**About this exercise**
Using the data below, show every line where the word "Internet" occurs.
-- Opening Marker --
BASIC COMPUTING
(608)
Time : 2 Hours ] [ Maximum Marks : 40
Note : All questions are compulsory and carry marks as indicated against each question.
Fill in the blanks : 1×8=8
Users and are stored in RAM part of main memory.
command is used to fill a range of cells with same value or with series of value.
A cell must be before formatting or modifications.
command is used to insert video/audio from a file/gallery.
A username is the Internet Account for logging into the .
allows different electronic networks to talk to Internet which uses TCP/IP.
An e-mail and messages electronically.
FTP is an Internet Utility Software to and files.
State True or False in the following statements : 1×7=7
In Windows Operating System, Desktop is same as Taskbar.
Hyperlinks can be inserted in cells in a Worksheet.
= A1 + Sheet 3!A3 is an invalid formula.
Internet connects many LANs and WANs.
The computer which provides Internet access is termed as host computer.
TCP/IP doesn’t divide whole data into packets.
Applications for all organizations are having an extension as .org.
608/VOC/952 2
-- Closing Marker --
-- Opening Marker --
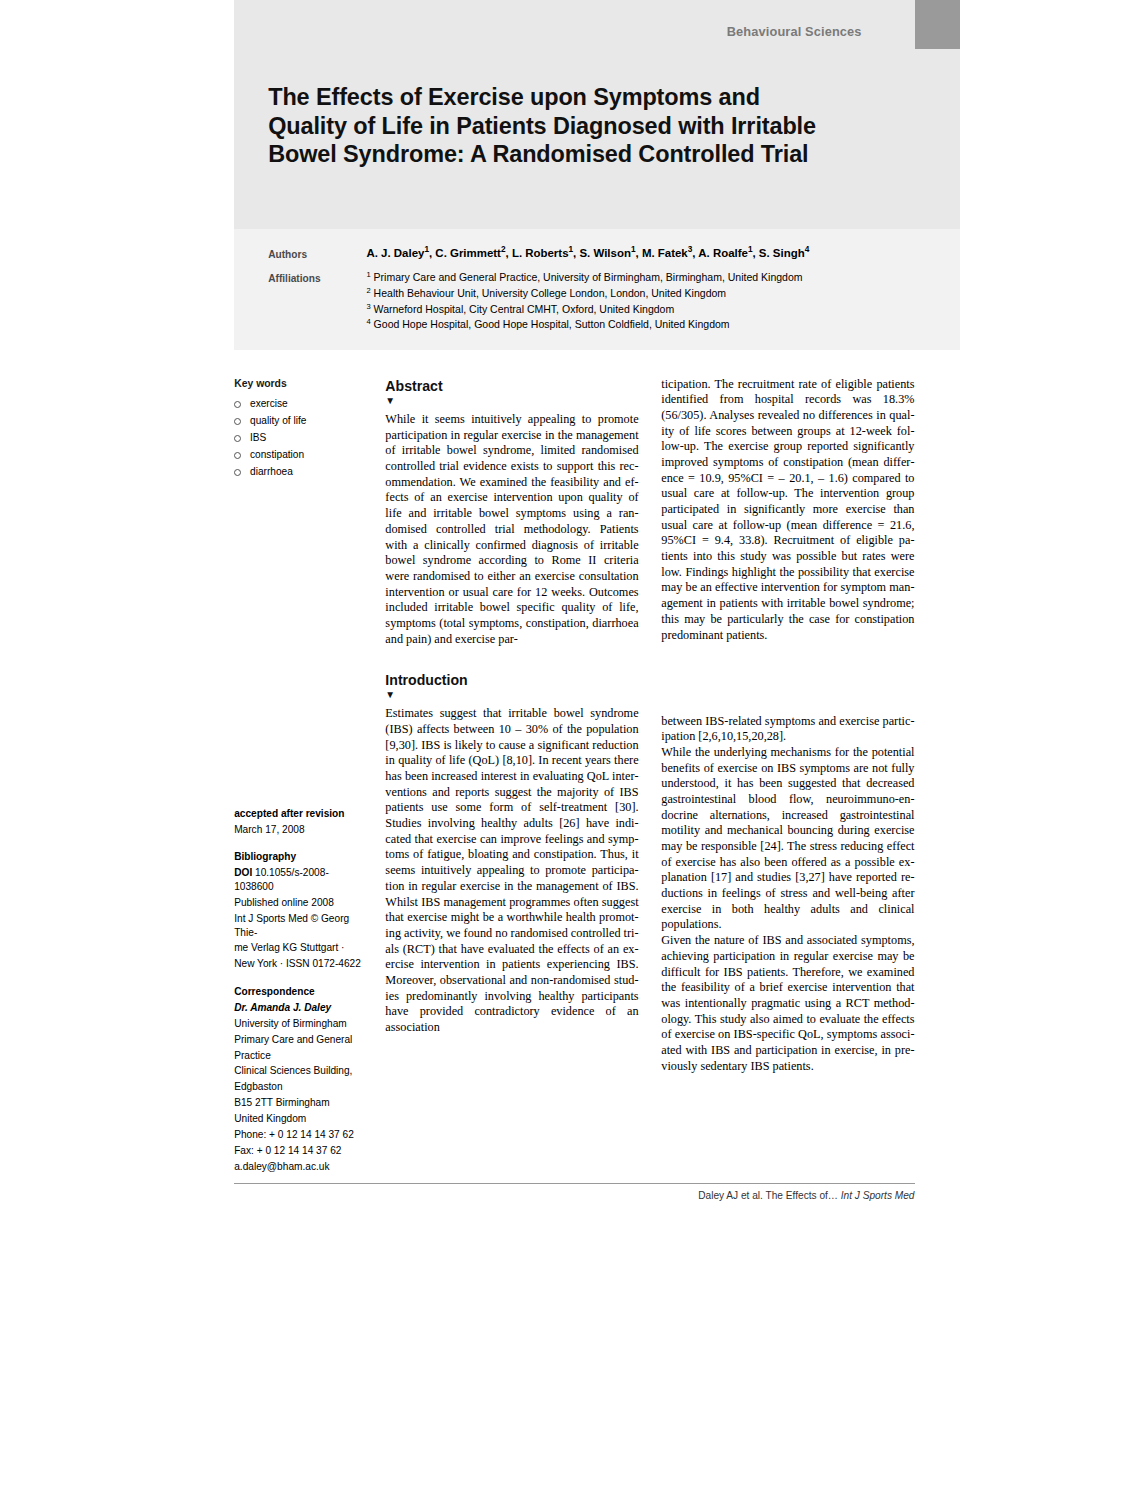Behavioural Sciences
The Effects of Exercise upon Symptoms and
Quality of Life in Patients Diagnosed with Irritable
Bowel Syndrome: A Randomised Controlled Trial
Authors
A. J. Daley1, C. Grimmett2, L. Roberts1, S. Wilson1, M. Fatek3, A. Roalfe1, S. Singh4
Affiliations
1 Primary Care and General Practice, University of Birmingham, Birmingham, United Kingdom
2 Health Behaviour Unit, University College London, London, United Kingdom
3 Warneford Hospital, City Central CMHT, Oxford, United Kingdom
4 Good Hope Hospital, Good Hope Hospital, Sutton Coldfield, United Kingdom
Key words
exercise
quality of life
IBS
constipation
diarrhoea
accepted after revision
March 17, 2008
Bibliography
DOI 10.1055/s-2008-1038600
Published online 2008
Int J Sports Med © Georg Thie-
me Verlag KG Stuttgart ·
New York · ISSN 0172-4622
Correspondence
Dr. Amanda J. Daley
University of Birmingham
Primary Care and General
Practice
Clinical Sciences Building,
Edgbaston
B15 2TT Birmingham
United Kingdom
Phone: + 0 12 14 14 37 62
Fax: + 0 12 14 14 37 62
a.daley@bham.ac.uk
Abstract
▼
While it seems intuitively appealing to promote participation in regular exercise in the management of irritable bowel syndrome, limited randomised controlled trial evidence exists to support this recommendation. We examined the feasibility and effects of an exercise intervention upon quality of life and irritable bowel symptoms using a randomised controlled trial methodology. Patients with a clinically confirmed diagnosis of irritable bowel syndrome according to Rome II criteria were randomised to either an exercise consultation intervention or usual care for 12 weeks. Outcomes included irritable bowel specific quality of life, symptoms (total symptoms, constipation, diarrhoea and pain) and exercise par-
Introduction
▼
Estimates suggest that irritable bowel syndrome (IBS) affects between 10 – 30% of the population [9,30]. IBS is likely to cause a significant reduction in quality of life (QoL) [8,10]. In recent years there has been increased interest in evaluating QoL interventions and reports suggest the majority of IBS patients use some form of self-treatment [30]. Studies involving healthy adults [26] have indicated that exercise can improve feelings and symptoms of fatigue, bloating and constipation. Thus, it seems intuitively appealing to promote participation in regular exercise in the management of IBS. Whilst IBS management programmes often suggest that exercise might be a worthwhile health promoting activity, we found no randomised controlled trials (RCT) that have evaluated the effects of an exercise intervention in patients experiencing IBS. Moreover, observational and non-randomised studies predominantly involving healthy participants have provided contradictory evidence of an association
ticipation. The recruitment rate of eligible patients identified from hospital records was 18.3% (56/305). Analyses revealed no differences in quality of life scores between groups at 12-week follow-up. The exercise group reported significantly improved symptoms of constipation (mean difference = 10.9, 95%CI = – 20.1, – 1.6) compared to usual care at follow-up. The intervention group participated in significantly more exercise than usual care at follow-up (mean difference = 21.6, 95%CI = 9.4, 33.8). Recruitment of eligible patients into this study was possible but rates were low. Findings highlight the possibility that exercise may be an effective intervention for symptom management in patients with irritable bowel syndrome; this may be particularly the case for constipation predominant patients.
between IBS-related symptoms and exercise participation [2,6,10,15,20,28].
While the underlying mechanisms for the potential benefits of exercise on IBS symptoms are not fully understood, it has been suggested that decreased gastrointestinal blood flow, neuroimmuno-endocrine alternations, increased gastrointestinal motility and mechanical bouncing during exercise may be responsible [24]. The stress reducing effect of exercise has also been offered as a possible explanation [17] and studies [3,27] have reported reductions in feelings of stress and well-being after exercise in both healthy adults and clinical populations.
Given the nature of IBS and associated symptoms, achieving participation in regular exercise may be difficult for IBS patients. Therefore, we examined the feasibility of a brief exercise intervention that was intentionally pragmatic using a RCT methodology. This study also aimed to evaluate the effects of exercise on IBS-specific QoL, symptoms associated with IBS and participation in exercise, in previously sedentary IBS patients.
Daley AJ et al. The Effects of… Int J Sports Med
-- Closing Marker --
**Completed task**
A username is the Internet Account for logging into the .
allows different electronic networks to talk to Internet which uses TCP/IP.
FTP is an Internet Utility Software to and files.
Internet connects many LANs and WANs.
The computer which provides Internet access is termed as host computer.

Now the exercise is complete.